The judge appears to have accepted the assurances of the Council ‘that it was not its intention that any service user be required to go into residential care as a result only of this policy’ , but of course, policies will have consequences which may not be intended, and this could be the consequence for some people if it were not possible to reduce their community support costs sufficiently (as the judge accepted might happen). The judge also stated ‘There is no evidence that, as a result of this policy, any individual has in fact been required to do so’ – this seems an odd point to make since the policy is a new one and the claimants would not, in any case, necessarily know if this had been its result for others.

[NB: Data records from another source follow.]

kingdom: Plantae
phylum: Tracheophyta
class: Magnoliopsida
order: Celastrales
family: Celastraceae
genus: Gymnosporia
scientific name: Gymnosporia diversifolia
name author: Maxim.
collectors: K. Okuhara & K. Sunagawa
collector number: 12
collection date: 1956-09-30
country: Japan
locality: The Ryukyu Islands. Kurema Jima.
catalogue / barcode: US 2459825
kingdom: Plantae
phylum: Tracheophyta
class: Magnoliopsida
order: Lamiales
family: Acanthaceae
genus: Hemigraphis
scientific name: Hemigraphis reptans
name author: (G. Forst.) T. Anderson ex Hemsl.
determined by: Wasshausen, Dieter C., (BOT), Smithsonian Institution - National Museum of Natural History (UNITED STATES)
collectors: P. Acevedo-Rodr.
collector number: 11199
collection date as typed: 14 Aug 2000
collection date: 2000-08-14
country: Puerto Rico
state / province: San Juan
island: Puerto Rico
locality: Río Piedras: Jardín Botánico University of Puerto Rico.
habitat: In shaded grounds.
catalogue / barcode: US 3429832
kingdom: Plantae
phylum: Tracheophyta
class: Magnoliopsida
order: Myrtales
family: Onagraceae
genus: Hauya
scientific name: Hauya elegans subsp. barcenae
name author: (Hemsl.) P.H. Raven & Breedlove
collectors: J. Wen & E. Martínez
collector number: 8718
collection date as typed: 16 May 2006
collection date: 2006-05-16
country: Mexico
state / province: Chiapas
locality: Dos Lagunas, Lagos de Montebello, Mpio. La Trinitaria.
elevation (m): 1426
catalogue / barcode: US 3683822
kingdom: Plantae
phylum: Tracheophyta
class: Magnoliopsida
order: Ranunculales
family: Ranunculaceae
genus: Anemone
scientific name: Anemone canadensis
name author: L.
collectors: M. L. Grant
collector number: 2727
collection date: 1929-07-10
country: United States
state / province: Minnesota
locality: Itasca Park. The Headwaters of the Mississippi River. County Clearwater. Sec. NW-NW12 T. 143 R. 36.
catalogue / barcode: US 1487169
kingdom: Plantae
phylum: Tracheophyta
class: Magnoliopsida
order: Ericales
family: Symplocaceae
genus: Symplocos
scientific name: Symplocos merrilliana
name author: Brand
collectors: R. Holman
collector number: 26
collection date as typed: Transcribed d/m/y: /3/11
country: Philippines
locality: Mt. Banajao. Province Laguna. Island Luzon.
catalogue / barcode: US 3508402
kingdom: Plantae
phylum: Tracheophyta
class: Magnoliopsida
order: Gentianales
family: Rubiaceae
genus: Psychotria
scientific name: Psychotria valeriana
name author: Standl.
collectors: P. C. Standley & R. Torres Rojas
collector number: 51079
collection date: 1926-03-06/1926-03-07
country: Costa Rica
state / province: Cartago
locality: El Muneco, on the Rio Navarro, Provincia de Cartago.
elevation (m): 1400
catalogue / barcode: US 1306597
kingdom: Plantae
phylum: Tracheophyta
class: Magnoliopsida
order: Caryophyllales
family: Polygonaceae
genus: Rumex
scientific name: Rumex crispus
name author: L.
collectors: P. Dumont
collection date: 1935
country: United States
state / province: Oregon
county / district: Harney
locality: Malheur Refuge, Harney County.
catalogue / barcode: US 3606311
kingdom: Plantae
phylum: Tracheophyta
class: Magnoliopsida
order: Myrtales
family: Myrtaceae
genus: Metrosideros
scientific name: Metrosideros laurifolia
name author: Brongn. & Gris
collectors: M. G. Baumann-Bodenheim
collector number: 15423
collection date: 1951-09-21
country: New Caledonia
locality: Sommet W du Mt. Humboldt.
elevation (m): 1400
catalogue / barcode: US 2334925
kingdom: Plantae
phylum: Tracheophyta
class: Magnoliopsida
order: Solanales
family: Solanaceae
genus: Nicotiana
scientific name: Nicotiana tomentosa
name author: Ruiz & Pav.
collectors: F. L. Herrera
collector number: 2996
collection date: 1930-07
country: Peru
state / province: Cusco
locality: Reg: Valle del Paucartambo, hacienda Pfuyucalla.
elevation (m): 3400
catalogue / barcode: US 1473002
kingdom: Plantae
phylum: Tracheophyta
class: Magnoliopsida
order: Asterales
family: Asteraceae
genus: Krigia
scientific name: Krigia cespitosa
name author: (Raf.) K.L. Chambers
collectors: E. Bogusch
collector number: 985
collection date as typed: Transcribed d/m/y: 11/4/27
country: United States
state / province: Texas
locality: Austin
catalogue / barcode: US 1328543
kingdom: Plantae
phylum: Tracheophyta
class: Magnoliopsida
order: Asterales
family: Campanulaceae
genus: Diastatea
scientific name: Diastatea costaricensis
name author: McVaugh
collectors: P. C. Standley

The silver lining, for campaigners, is that the Council’s statement that it was not their intention that any persons would only be offered a package of residential care, and thereby be forced into residential care, may offer them a stronger ground of challenge should they find themselves in that predicament. This may even be what the judge intended when he stated that in deciding how to exercise its discretion in any individual case, the Council must ‘to take into account its assurances during the consultation period – and in the course of this claim – that no individual will be forced into living in residential care, as a result of this policy alone.’ Accordingly, the claimant’s solicitors (Irwin Mitchell) had this to say:
“We welcome the guidance given by the Court that the Council must balance its other policy objectives when deciding how to implement their maximum expenditure policy. It is now over to the Council to prove that this policy will not in practice have the impact that we fear it will have.
“We will be watching carefully over the coming months as to how the Council is implementing this policy to ensure that their assurances given during the course of this case are adhered to. We would urge any individuals who do find themselves affected by this policy to come forward and take legal advice as soon as possible.”